Speaking at the UK Bus Summit at London’s QEII Centre on 8 February 2018, Transport Minister Nusrat Ghani set out how the money will enable older vehicles to meet minimum emissions standards, and contribute to better air quality.

Speaking at the Bus Summit, Transport Minister Nusrat Ghani said:

Buses and coaches are hugely important to those who rely on them and to the communities in which these people live and work.

Road transport is going to change dramatically over the next couple of decades – and we have to make sure that the bus industry is ready to benefit from those changes.

We have to move away from nose-to-tail car traffic at peak times, endless engine idling, stop-start travel and rising pollution and carbon emissions. Rather than contributing to the problem – buses and coaches very much form part of the solution.

The money will allow councils to retrofit vehicles with technology to reduce tailpipe emissions of nitrogen dioxide, as part of a drive to help ensure that more buses and coaches can contribute to improving air quality in UK cities.

Picture of Nusrat Ghani in front of the electric buses.

Environment Minister Therese Coffey said:

Poor air quality affects public health, the economy and the environment, which is why we are determined to do more.

I am delighted to see so many high quality applications to the Clean Bus Technology Fund and, as a result, the government has decided to bring forward funding meaning that we will award nearly £40 million to retrofit more than 2,700 buses.

This is another way which the government is delivering on its commitment to improving the environment within a generation and leave it in a better state than we found it.

Alongside this, the Department for Transport will use the Bus Services Act as a way of encouraging councils and bus companies to look at measures to encourage the public to use buses.

In 2016, government invested £30 million through the Low Emission Bus Scheme, which helped put over 300 new low emission buses on the roads, with a further £11 million and 150 buses being announced in 2017.

Winners

Clean Bus Technology Fund 2017 to 2019 winners Number of buses 2017/18 funding 2018/19 funding
1. West Yorkshire Combined Authority 156 £1,368,000 £1,474,200
2. Bristol City Council 81 £1,047,800 £1,167,000
3. Gateshead Metropolitan Borough Council 79 £828,000 £674,180
4. Leeds City Council 75 £0 £1,371,000
5. Transport for West Midlands 364 £1,500,000 £1,500,000
6. Leicester City Council 109 £1,101,581 £1,101,581
7. Oxford City Council 83 £938,910 £724,020
8. Coventry City Council 104 £0 £1,500,000
9. Nottinghamshire County Council 112 £1,373,265 £0
10. Transport for Greater Manchester 170 £1,500,000 £1,500,000
11. North Tyneside Council 69 £862,600 £339,000
12. Nottingham City Council 171 £1,500,000 £1,196,517
13. Transport for London 500 £1,500,000 £1,500,000
14. Sheffield City Council 117 £560,000 £1,386,800
15. Liverpool City Region Combined 149 £1,499,586 £1,497,277
16. Southampton City Council 145 £1,177,835 £1,500,000
17. Derby City Council 152 £1,500,000 £798,330
18. Essex County Council 60 £1,072,500 £0
19. South Tyneside Council 29 £232,500 £252,000
20. Newcastle City Council 43 £180,000 £510,000
Totals 2768 £19,742,577 £19,991,905

Further information

In November 2016 the Department for Transport announced a further £100 million to support low emission buses. Of this, £40 million was put towards the Clean Bus Technology Fund, and £60 million was dedicated to new low emission buses. From the £60 million, £11 million was used to fund the best of the bids which had initially narrowly missed out on funding from LEBS, supporting the purchase of a further 150 low emission buses. The remaining £49 million will be used to fund the next round of the Low Emission Bus Scheme.

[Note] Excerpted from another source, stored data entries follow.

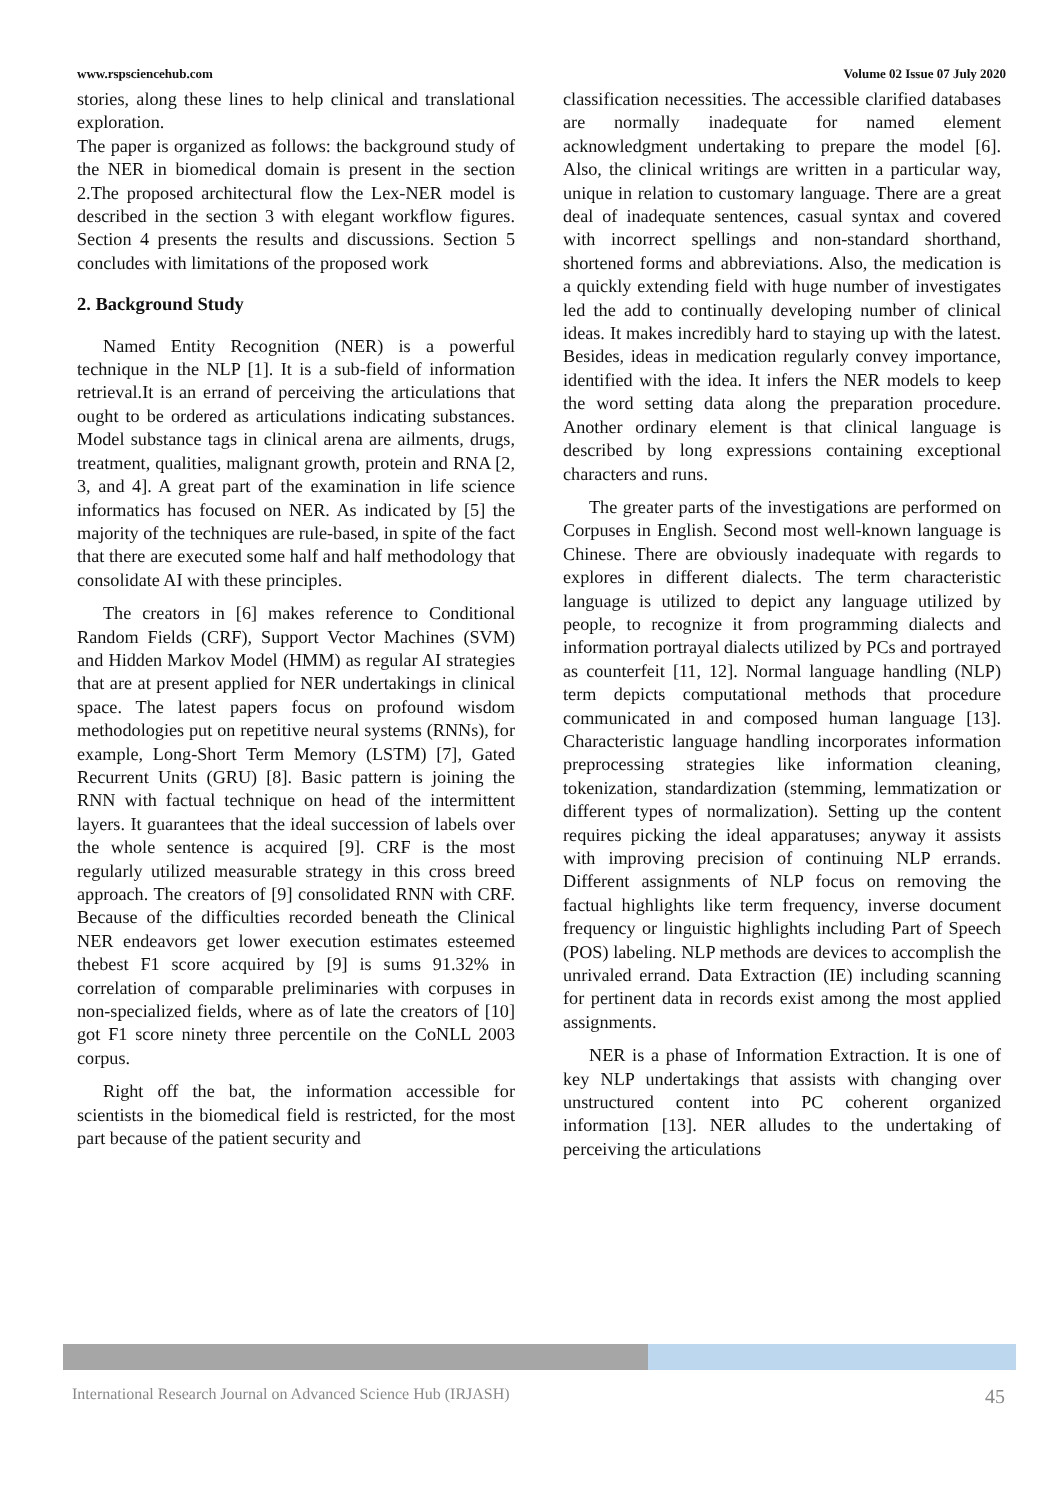www.rspsciencehub.com Volume 02 Issue 07 July 2020
stories, along these lines to help clinical and translational exploration.
The paper is organized as follows: the background study of the NER in biomedical domain is present in the section 2.The proposed architectural flow the Lex-NER model is described in the section 3 with elegant workflow figures. Section 4 presents the results and discussions. Section 5 concludes with limitations of the proposed work
2. Background Study
Named Entity Recognition (NER) is a powerful technique in the NLP [1]. It is a sub-field of information retrieval.It is an errand of perceiving the articulations that ought to be ordered as articulations indicating substances. Model substance tags in clinical arena are ailments, drugs, treatment, qualities, malignant growth, protein and RNA [2, 3, and 4]. A great part of the examination in life science informatics has focused on NER. As indicated by [5] the majority of the techniques are rule-based, in spite of the fact that there are executed some half and half methodology that consolidate AI with these principles.
The creators in [6] makes reference to Conditional Random Fields (CRF), Support Vector Machines (SVM) and Hidden Markov Model (HMM) as regular AI strategies that are at present applied for NER undertakings in clinical space. The latest papers focus on profound wisdom methodologies put on repetitive neural systems (RNNs), for example, Long-Short Term Memory (LSTM) [7], Gated Recurrent Units (GRU) [8]. Basic pattern is joining the RNN with factual technique on head of the intermittent layers. It guarantees that the ideal succession of labels over the whole sentence is acquired [9]. CRF is the most regularly utilized measurable strategy in this cross breed approach. The creators of [9] consolidated RNN with CRF. Because of the difficulties recorded beneath the Clinical NER endeavors get lower execution estimates esteemed thebest F1 score acquired by [9] is sums 91.32% in correlation of comparable preliminaries with corpuses in non-specialized fields, where as of late the creators of [10] got F1 score ninety three percentile on the CoNLL 2003 corpus.
Right off the bat, the information accessible for scientists in the biomedical field is restricted, for the most part because of the patient security and
classification necessities. The accessible clarified databases are normally inadequate for named element acknowledgment undertaking to prepare the model [6]. Also, the clinical writings are written in a particular way, unique in relation to customary language. There are a great deal of inadequate sentences, casual syntax and covered with incorrect spellings and non-standard shorthand, shortened forms and abbreviations. Also, the medication is a quickly extending field with huge number of investigates led the add to continually developing number of clinical ideas. It makes incredibly hard to staying up with the latest. Besides, ideas in medication regularly convey importance, identified with the idea. It infers the NER models to keep the word setting data along the preparation procedure. Another ordinary element is that clinical language is described by long expressions containing exceptional characters and runs.
The greater parts of the investigations are performed on Corpuses in English. Second most well-known language is Chinese. There are obviously inadequate with regards to explores in different dialects. The term characteristic language is utilized to depict any language utilized by people, to recognize it from programming dialects and information portrayal dialects utilized by PCs and portrayed as counterfeit [11, 12]. Normal language handling (NLP) term depicts computational methods that procedure communicated in and composed human language [13]. Characteristic language handling incorporates information preprocessing strategies like information cleaning, tokenization, standardization (stemming, lemmatization or different types of normalization). Setting up the content requires picking the ideal apparatuses; anyway it assists with improving precision of continuing NLP errands. Different assignments of NLP focus on removing the factual highlights like term frequency, inverse document frequency or linguistic highlights including Part of Speech (POS) labeling. NLP methods are devices to accomplish the unrivaled errand. Data Extraction (IE) including scanning for pertinent data in records exist among the most applied assignments.
NER is a phase of Information Extraction. It is one of key NLP undertakings that assists with changing over unstructured content into PC coherent organized information [13]. NER alludes to the undertaking of perceiving the articulations
International Research Journal on Advanced Science Hub (IRJASH) 45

By 15 September this year (2018), 5 local authorities are required to set out their final plans for bringing nitrogen dioxide concentrations within legal limits in the shortest possible time. A further 23 local authorities are required to set out their initial plans by the end of March, with final plans by the end of the year.

In August 2017, the Low Carbon Vehicle Partnership launched the Clean Vehicle Retrofit Accreditation Scheme, with government funding support.